Хорракс, стоя у открытой двери, пропустил Раута вперед. Обычно он не бывал так вежлив с мужчинами. Когда Раут уже исчез за дверью, он молча посмотрел на жену и тоже вышел из комнаты. Женщина стояла не двигаясь; она прислушивалась к шагам, которые раздавались в коридоре: ей казалось, что грузная походка ее мужа напоминает ей бас, а легкая Раута — дискант.

Вот с шумом захлопнулась входная дверь. Мистрис Хорракс медленно подошла к окну и высунулась из него. Ее муж и Раут промелькнули у калитки сада; затем они вышли на дорогу, где их на мгновенье осветил фонарь, а потом черная масса кустов скрыла их из вида. В этот короткий миг она не успела разглядеть выражение лиц, издали казавшихся лишь бледными пятнами в темноте; она по-прежнему боялась и сомневалась и страстно жаждала узнать.
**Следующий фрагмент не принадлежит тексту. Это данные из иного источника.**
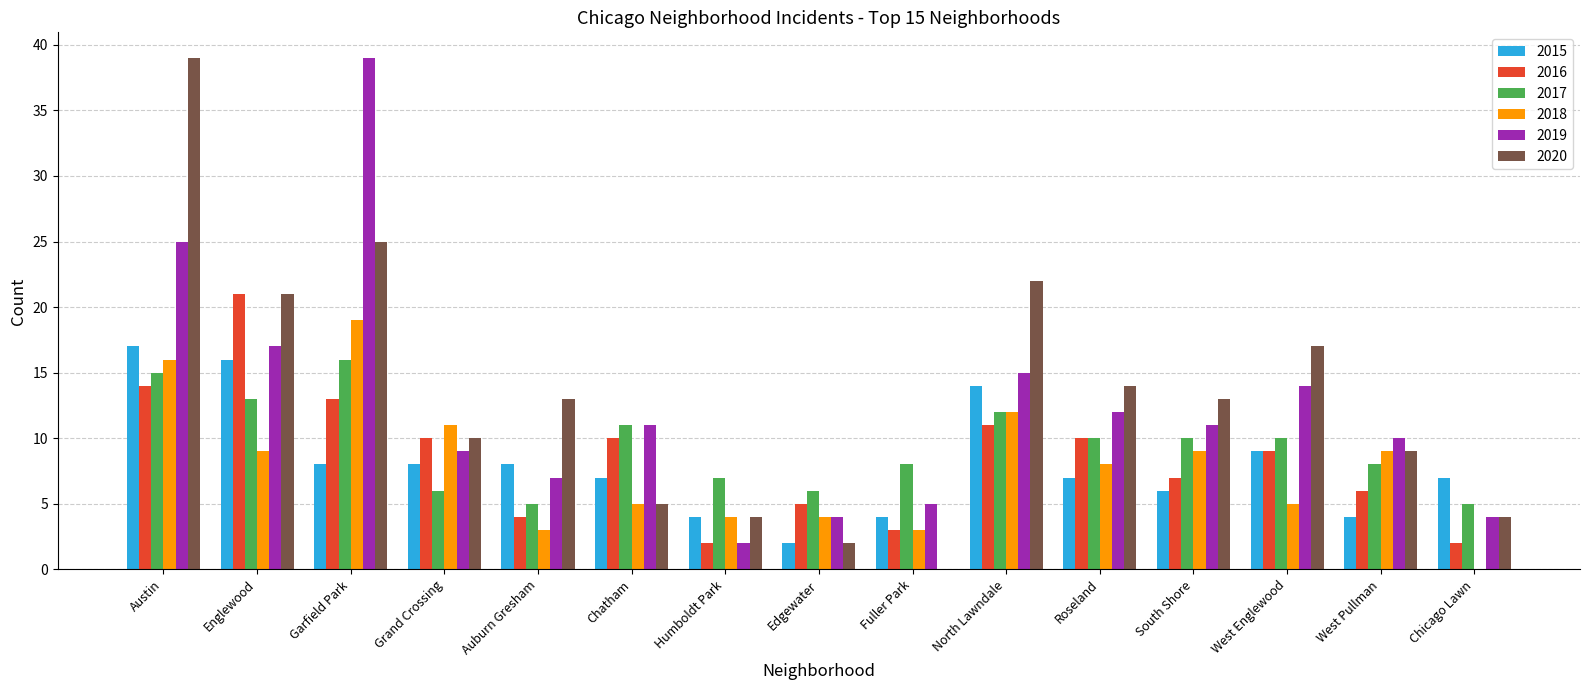

The 2015 series shows 8 at Garfield Park. True or false?

True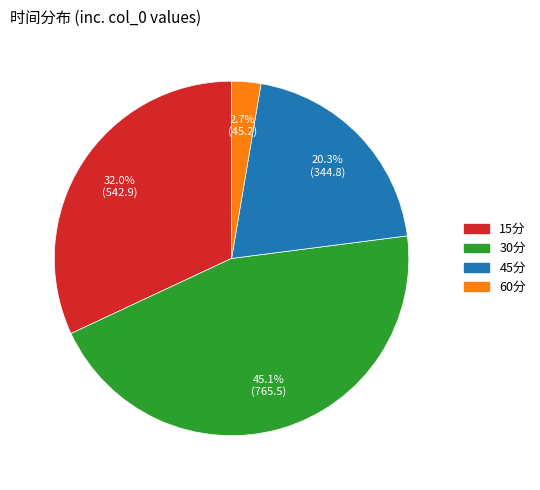

Approximately how many times larger is the value at 60分 compared to 45分?

0.1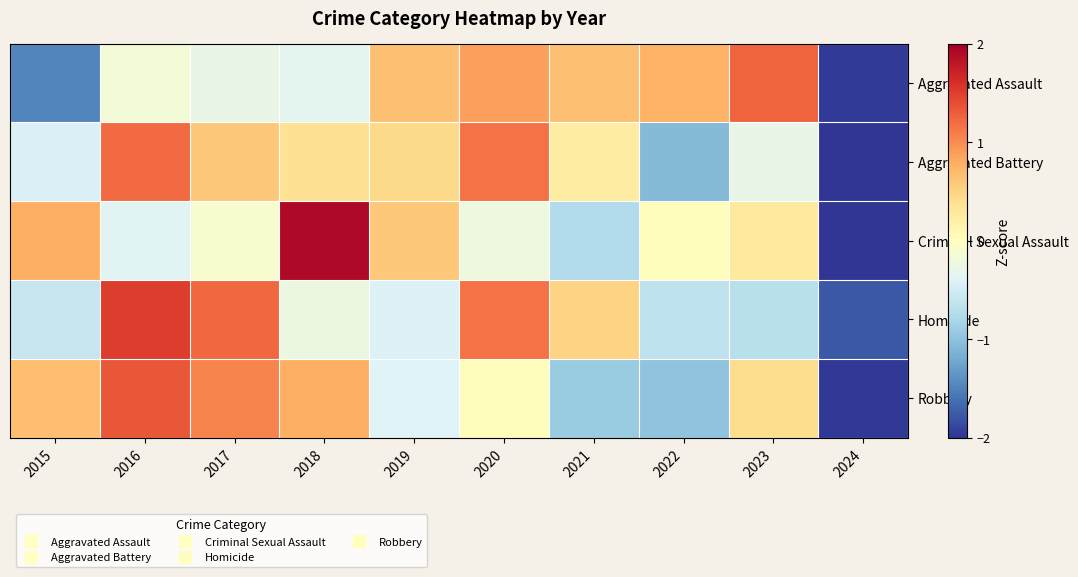

List the series in order of their peak value, lowest first.

Aggravated Battery, Aggravated Assault, Robbery, Homicide, Criminal Sexual Assault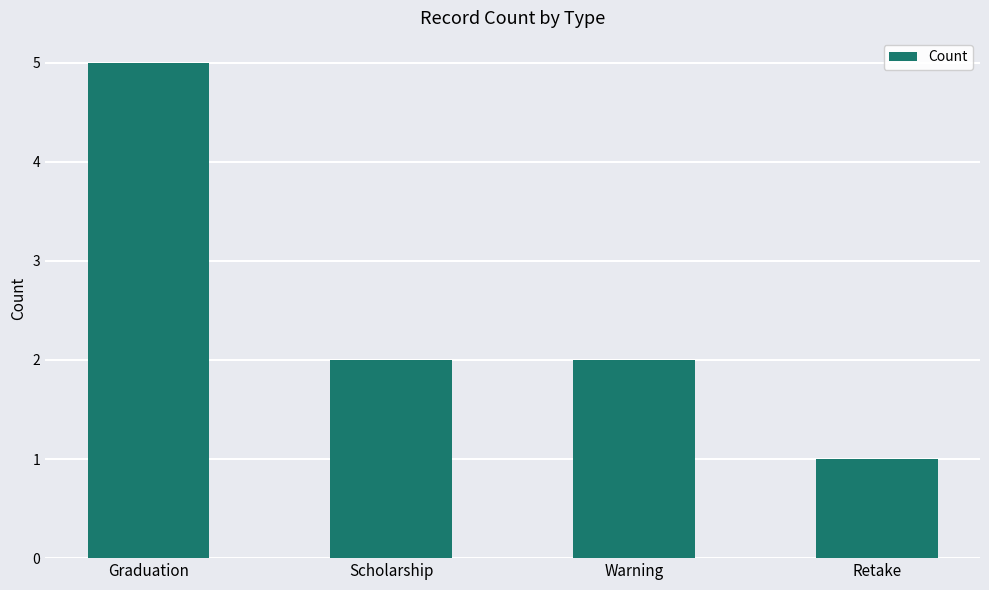

At which category does the chart reach its minimum across all series?

Retake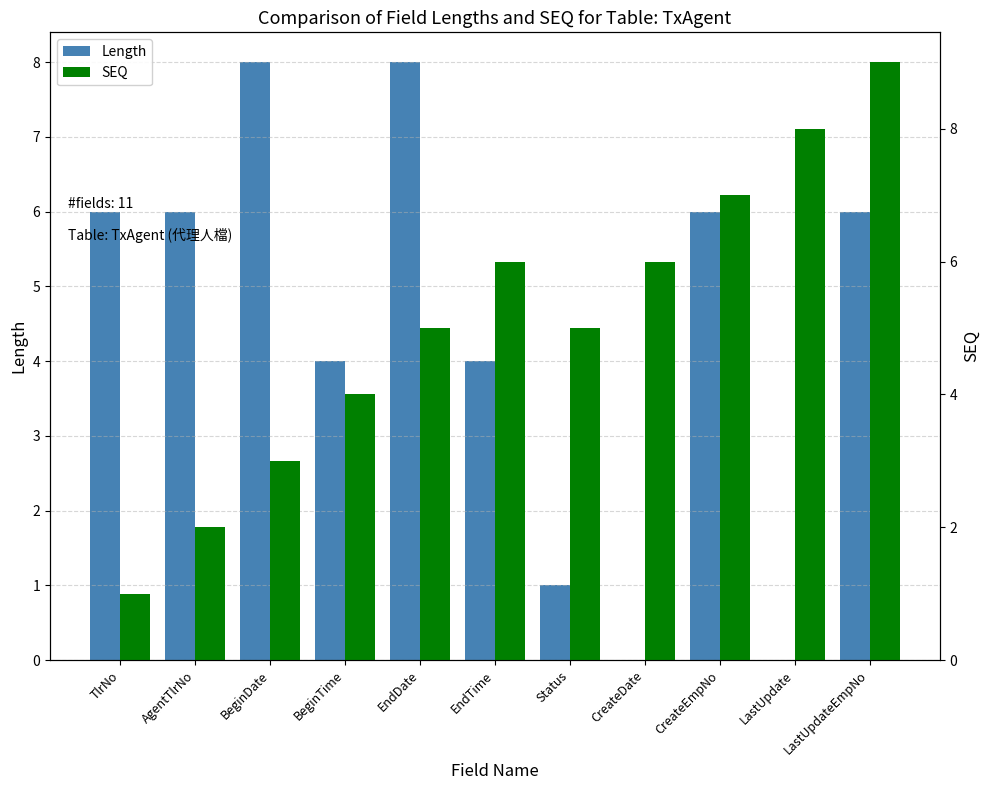

What is the average value of the Length series?

4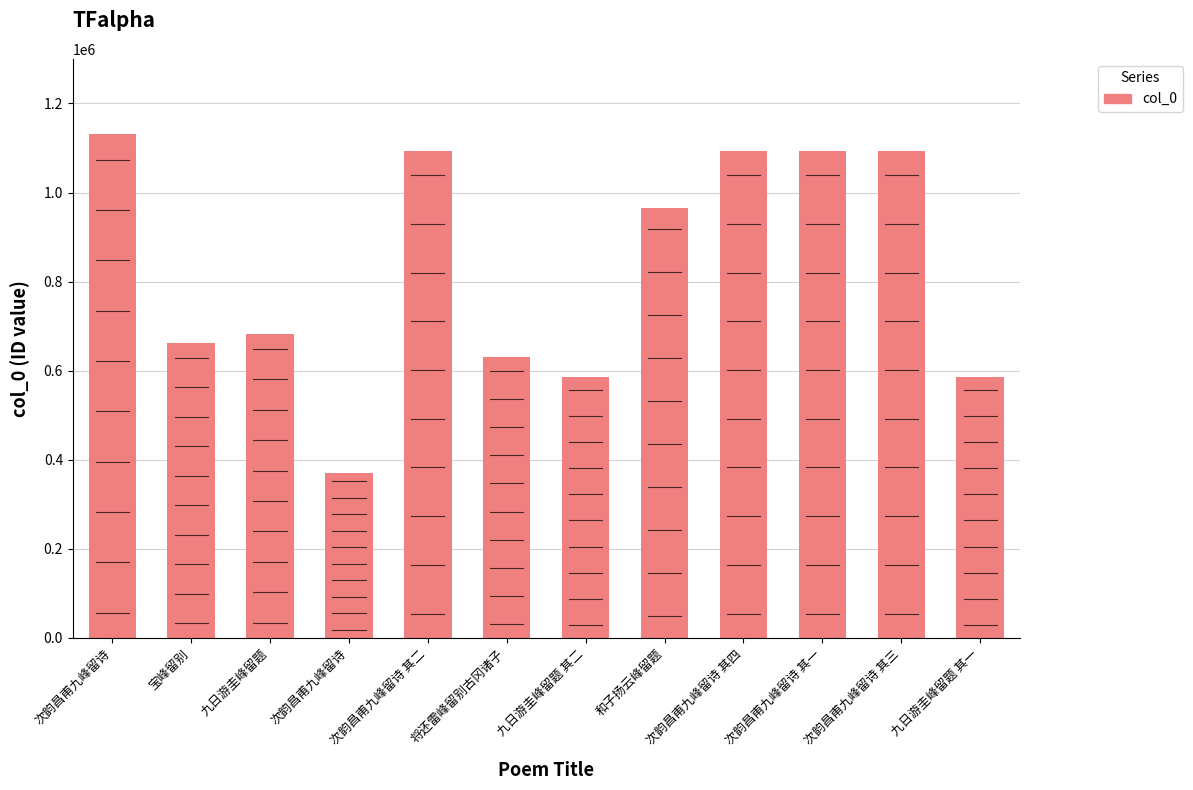

Where does the data first go above 965751?

次韵昌甫九峰留诗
Наконец она упала на широкое кресло и так и осталась сидеть в нем; широко открытые глаза ее глядели куда-то вдаль, на красные огни доменных печей, сверкавшие на фоне неба. Так она просидела больше часа, все в той же позе.

Неподвижный и душный воздух давил Рауту грудь. Он молча шел по дороге рядом с Хорраксом; так же молча они свернули на устланную золой тропинку, откуда открывался вид на всю долину.

Голубоватая мгла, состоявшая наполовину из тумана и наполовину из пыли, придавала всем предметам какой-то особенный, таинственный вид. Там, вдалеке, виднелись Гэнли и Этрурия, словно темные серые массы со светившимися кое-где точками уличных фонарей или немногих освещенных окон; местами выделялся яркий желтый свет из окон трактира или работавшей всю ночь фабрики. А над этими смутно серевшими массами возвышался целый лес высоких труб; многие из них извергали клубы дыма; некоторые же бездействовали благодаря временному застою. Кое-где на фоне вечернего неба ярко вырисовывался шкив надшахтного копра, говоривший о том, что тут имеются каменноугольные копи. Ближе к тропинке тянулась целая сеть железнодорожных путей; с грохотом сновали туда и сюда еле видимые в полумраке маневрировавшие составы; пыхтели паровозы, раздавался ритмический лязг сталкивающихся буферов; временами клубы белого пара застилали все окружающее. Слева между полотном железной дороги и темной массой невысокого холма возвышались, гордо господствуя над долиной, гигантские, черные как смоль, огромные, увенчанные дымом и пламенем трубы доменных печей компании Джэдда и центральные здания обширного железоделательного завода, которым управлял Хорракс. Они стояли массивные, грозные; внутри их вечно бушевало пламя и кипело расплавленное железо; из прокатных мастерских доносился грохот, а паровой молот, тяжело ударяя, разбрасывал снопы белых искр. Как раз в одну из гигантских печей засыпали новую порцию топлива; сразу же вырвалось красное пламя и до самого неба поднялось облако дыма и черной копоти.